Deer Creek Tunnel

Overview
- Line: Dayton and Cincinnati Railroad
- Location: Walnut Hills, Cincinnati, Ohio, United States
- Coordinates: 39°07′01″N 84°29′56″W﻿ / ﻿39.11688°N 84.499026°W

Operation
- Owner: Conrail

= Deer Creek Tunnel =

The Deer Creek Tunnel is an incomplete and abandoned double-track railroad tunnel through the Walnut Hills in Cincinnati, Ohio, United States. Construction was begun in the 1850s by the broad gauge Dayton and Cincinnati Railroad, but ceased in 1855 due to lack of funds, and was never restarted.

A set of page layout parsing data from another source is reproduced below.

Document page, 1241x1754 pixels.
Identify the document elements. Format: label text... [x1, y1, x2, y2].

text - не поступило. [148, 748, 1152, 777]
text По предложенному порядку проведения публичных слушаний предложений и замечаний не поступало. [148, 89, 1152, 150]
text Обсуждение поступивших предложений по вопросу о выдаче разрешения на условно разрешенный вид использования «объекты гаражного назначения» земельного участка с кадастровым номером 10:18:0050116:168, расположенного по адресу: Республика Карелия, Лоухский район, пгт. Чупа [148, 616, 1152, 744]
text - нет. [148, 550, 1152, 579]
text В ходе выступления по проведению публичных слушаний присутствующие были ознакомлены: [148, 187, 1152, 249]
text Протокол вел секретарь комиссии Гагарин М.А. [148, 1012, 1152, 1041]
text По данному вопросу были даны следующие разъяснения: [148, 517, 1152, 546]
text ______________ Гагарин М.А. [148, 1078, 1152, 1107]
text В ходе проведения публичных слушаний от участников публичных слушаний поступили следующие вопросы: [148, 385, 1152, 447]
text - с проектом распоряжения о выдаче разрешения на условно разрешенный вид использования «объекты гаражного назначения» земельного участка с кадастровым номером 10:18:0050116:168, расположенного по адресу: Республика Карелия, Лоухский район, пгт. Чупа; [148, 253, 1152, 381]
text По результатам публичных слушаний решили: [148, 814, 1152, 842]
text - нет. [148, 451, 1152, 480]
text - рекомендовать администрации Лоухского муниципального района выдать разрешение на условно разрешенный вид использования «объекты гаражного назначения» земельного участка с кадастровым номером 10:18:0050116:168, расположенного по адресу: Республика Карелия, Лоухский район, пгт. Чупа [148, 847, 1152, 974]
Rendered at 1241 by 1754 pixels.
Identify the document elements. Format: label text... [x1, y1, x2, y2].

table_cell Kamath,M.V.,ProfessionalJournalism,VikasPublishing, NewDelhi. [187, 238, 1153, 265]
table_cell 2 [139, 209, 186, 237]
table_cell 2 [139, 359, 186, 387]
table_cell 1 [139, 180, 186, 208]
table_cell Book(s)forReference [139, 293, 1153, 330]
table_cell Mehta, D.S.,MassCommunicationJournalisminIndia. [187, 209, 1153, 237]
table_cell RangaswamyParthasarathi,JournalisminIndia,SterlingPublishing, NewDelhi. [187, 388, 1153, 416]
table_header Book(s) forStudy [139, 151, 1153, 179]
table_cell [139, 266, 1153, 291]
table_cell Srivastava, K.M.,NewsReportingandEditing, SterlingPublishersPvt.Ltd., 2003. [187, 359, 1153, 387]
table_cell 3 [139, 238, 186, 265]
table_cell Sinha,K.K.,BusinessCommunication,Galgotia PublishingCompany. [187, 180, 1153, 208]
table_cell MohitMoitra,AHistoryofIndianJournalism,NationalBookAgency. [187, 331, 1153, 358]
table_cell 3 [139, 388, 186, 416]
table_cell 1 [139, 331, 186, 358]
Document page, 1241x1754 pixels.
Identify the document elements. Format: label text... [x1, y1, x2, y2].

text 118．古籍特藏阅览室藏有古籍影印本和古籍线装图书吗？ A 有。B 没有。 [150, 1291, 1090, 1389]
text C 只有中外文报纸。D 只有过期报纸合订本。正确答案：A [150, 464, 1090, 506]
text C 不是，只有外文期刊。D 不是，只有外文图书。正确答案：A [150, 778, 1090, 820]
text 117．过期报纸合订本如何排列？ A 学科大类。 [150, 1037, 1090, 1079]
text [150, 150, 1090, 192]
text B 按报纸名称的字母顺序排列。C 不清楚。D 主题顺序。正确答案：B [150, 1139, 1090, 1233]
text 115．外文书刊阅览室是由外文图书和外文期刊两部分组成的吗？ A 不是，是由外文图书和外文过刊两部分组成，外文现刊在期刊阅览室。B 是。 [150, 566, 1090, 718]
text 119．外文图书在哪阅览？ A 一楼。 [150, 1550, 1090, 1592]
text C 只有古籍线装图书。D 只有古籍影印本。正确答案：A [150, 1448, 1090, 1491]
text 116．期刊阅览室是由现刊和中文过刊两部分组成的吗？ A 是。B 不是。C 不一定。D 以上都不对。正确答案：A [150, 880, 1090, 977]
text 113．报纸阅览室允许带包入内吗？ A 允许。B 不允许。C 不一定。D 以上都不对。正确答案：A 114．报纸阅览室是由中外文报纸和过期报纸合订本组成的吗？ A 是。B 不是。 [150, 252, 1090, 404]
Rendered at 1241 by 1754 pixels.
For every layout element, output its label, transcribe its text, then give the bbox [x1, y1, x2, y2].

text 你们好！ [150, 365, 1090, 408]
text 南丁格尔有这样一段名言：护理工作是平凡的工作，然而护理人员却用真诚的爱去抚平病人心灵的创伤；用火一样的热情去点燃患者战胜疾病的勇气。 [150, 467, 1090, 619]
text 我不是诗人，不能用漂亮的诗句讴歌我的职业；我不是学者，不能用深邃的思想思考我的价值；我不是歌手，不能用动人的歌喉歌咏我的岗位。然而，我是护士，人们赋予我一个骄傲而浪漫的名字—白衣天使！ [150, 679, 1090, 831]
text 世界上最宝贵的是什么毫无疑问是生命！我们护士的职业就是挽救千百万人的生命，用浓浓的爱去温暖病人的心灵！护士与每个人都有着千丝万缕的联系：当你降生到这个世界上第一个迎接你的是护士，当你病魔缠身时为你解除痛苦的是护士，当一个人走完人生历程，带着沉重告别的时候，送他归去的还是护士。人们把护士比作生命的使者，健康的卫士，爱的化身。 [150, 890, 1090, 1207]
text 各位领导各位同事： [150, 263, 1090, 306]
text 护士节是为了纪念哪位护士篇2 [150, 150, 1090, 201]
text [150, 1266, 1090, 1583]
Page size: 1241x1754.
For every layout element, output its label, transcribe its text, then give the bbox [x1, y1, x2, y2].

The Dayton and Cincinnati Railroad was incorporated in February 1847 as the Dayton, Lebanon and Deerfield Railroad, and renamed Dayton, Springboro, Lebanon and Cincinnati Railroad in February 1848, Dayton and Cincinnati Railroad in February 1849, and Cincinnati Railway Tunnel Company in January 1872. The Cincinnati, Lebanon and Northern Railway, a Pennsylvania Railroad subsidiary which itself had the much shorter Oak Street Tunnel in the same area, acquired the unfinished tunnel in September 1902 after a foreclosure sale in May 1896. Ownership passed to the Pennsylvania, Ohio and Detroit Railroad in January 1926 and the Connecting Railway in May 1956, and remained with the Penn Central Company when Conrail took over that company's profitable rail assets in 1976.

==Deer Creek==
Deer Creek was a stream adjacent to the tunnel project in the valley between Mount Auburn and Eden Park. By 1904, it had been covered by streets and converted into a sewer.